RECORDS TO USE:
• • • • •

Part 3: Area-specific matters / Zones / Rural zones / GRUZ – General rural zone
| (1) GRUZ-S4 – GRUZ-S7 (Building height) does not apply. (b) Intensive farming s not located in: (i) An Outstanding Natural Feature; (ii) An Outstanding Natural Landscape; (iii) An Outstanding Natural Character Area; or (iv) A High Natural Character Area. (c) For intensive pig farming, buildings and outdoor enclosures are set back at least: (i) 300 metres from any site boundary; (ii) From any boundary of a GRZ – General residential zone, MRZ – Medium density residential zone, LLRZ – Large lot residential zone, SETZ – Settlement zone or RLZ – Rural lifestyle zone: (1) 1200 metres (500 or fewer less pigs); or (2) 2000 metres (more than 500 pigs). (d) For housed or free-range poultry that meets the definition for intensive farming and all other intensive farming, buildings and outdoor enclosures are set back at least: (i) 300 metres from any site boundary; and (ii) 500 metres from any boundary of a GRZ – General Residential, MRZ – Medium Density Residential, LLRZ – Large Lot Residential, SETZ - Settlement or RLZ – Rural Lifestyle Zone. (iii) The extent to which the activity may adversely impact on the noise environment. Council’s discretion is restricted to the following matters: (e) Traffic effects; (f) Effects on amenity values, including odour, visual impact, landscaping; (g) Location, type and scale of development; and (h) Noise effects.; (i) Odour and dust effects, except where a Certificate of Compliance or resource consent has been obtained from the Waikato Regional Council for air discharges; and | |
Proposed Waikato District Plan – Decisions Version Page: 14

• • • • •

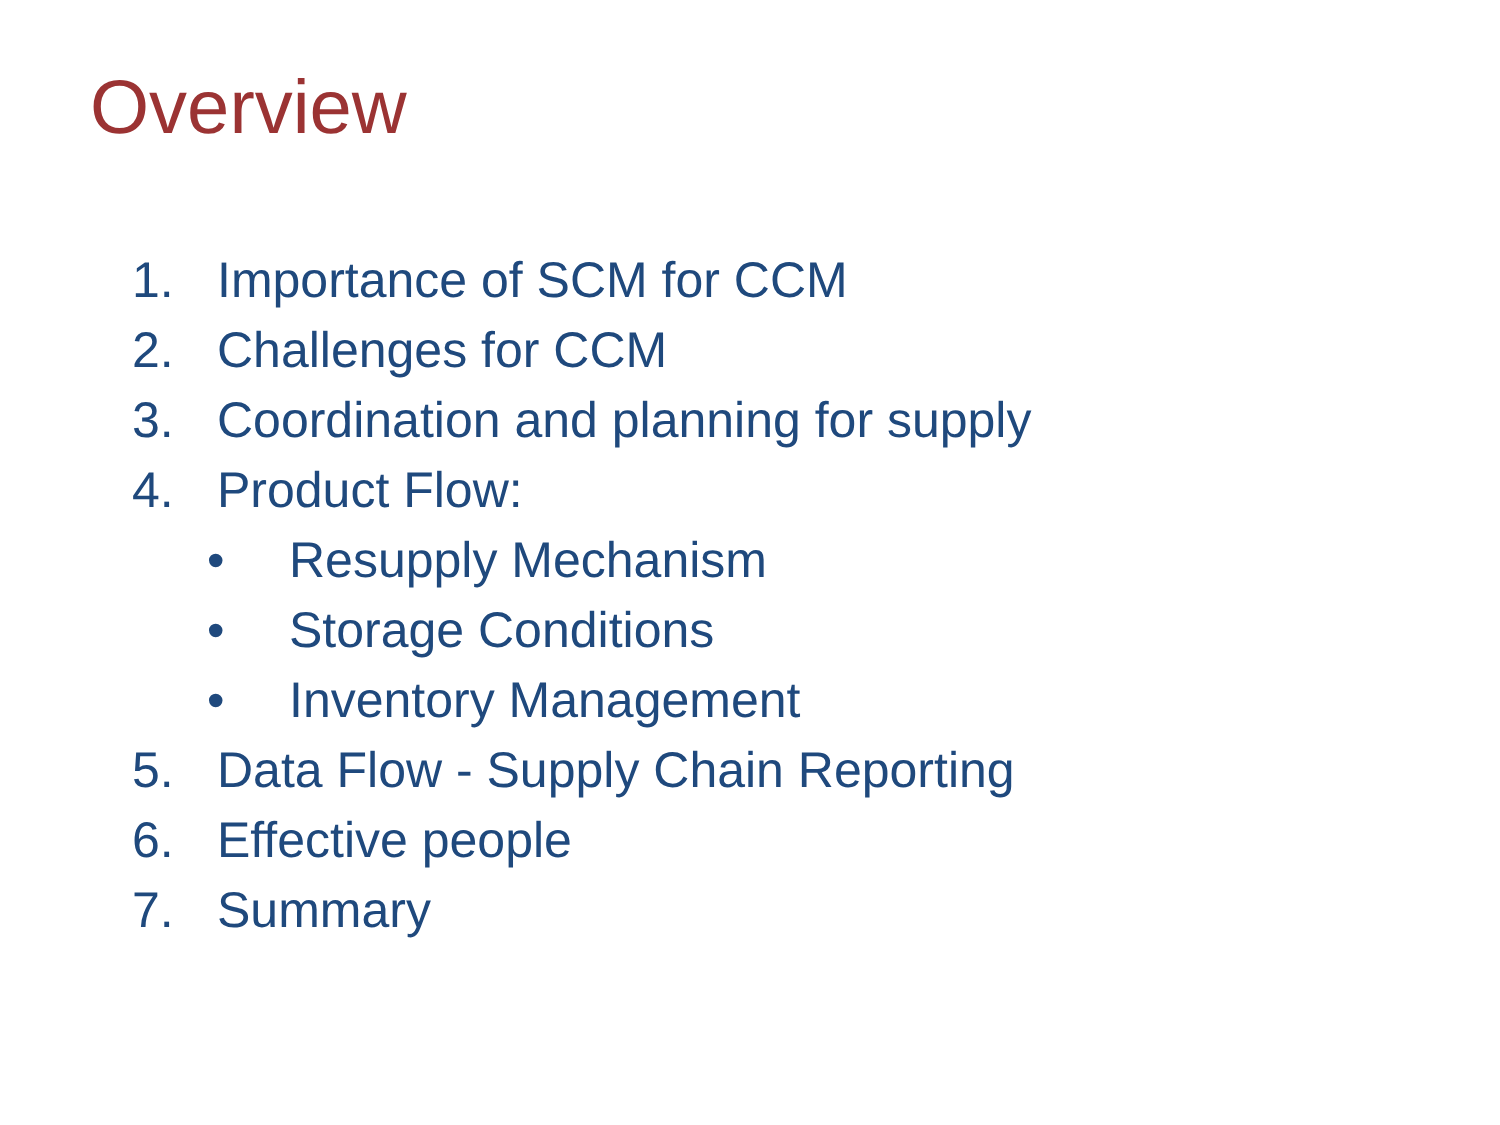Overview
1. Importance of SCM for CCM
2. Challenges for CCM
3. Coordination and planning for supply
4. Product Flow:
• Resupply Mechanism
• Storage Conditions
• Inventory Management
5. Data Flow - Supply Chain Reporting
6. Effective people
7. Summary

• • • • •

WHAT THE TASK REQUIRES:
How many lines of the listing above hold the string "Flow"? Answer with the number alone.

WRITTEN SOLUTION:
2